(Stored data entries)
--- START ---
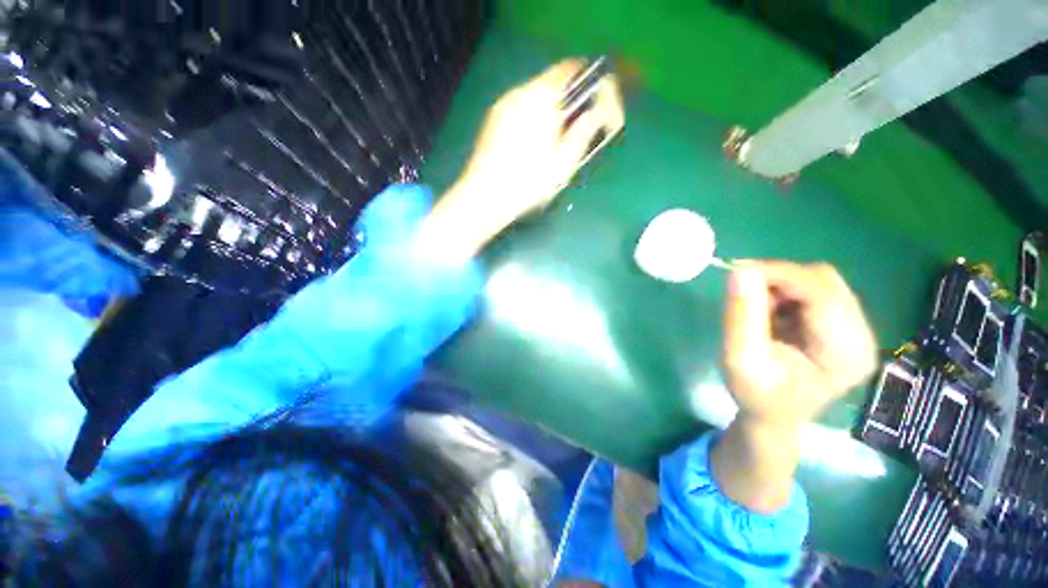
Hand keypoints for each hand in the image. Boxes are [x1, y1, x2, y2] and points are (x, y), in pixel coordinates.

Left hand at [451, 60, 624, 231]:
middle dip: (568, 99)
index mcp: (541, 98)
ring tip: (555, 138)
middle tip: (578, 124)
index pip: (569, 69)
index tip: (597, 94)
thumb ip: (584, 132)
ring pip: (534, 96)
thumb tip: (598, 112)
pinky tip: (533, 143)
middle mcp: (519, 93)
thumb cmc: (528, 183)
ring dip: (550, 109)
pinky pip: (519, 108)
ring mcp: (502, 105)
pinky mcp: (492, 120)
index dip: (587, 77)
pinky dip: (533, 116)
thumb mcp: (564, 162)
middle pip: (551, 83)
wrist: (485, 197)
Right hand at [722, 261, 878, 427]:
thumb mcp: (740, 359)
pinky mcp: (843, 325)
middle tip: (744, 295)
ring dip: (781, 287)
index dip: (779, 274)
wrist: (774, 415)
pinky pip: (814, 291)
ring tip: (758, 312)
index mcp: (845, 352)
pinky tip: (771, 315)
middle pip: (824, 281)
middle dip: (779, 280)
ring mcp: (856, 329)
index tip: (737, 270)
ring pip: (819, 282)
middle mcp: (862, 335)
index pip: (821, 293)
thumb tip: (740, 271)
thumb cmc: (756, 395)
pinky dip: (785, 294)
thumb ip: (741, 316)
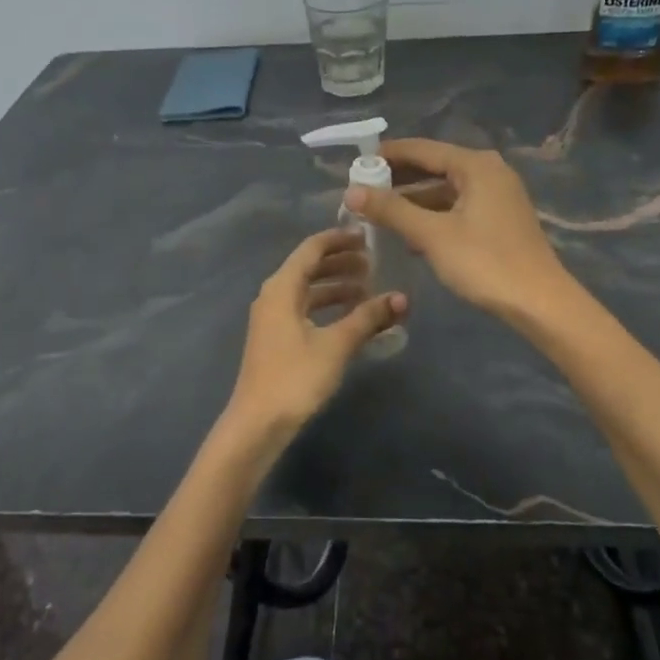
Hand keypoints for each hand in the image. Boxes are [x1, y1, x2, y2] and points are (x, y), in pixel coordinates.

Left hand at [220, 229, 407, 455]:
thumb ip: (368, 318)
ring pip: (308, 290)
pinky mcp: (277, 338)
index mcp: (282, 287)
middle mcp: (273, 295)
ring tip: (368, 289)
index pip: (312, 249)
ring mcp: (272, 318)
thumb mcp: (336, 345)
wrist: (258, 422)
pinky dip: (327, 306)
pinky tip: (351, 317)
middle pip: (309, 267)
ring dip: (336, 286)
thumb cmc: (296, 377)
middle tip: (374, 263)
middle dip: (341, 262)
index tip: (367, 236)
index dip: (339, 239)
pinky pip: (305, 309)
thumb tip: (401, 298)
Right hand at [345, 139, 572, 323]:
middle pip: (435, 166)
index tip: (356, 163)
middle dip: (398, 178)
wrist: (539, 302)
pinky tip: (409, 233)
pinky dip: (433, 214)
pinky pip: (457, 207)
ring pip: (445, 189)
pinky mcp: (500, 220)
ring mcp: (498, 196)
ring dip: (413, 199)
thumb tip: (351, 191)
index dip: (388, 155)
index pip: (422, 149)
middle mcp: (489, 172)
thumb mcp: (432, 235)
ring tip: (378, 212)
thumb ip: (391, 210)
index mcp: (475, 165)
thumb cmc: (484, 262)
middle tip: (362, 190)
--- END ---
*Work task*:
The preceding entries are to be returned verbatim, with every picture excluded.

*Solution to this problem*:
Hand keypoints for each hand in the image. Boxes are [x1, y1, x2, y2] and points are (x, y), in pixel coordinates.

Left hand at [451, 60, 624, 231]:
middle dip: (568, 99)
index mcp: (541, 98)
ring tip: (555, 138)
middle tip: (578, 124)
index pip: (569, 69)
index tip: (597, 94)
thumb ip: (584, 132)
ring pip: (534, 96)
thumb tip: (598, 112)
pinky tip: (533, 143)
middle mcp: (519, 93)
thumb cmc: (528, 183)
ring dip: (550, 109)
pinky pip: (519, 108)
ring mcp: (502, 105)
pinky mcp: (492, 120)
index dip: (587, 77)
pinky dip: (533, 116)
thumb mcp: (564, 162)
middle pip: (551, 83)
wrist: (485, 197)
Right hand at [722, 261, 878, 427]:
thumb mcp: (740, 359)
pinky mcp: (843, 325)
middle tip: (744, 295)
ring dip: (781, 287)
index dip: (779, 274)
wrist: (774, 415)
pinky pip: (814, 291)
ring tip: (758, 312)
index mcp: (845, 352)
pinky tip: (771, 315)
middle pip: (824, 281)
middle dip: (779, 280)
ring mcp: (856, 329)
index tip: (737, 270)
ring pip: (819, 282)
middle mcp: (862, 335)
index pip: (821, 293)
thumb tip: (740, 271)
thumb cmc: (756, 395)
pinky dip: (785, 294)
thumb ip: (741, 316)
Hand keypoints for each hand in the image. Boxes are [x1, y1, x2, y2] and points are (x, y), in pixel coordinates.

Left hand at [220, 229, 407, 455]:
thumb ip: (368, 318)
ring pip: (308, 290)
pinky mcp: (277, 338)
index mcp: (282, 287)
middle mcp: (273, 295)
ring tip: (368, 289)
index pip: (312, 249)
ring mcp: (272, 318)
thumb mcp: (336, 345)
wrist: (258, 422)
pinky dip: (327, 306)
pinky tip: (351, 317)
middle pip: (309, 267)
ring dip: (336, 286)
thumb cmc: (296, 377)
middle tip: (374, 263)
middle dip: (341, 262)
index tip: (367, 236)
index dip: (339, 239)
pinky pip: (305, 309)
thumb tip: (401, 298)
Right hand at [345, 139, 572, 323]:
middle pip: (435, 166)
index tip: (356, 163)
middle dip: (398, 178)
wrist: (539, 302)
pinky tip: (409, 233)
pinky dip: (433, 214)
pinky pip: (457, 207)
ring pip: (445, 189)
pinky mcp: (500, 220)
ring mcp: (498, 196)
ring dip: (413, 199)
thumb tip: (351, 191)
index dip: (388, 155)
index pip: (422, 149)
middle mcp: (489, 172)
thumb mcp: (432, 235)
ring tip: (378, 212)
thumb ip: (391, 210)
index mcp: (475, 165)
thumb cmc: (484, 262)
middle tip: (362, 190)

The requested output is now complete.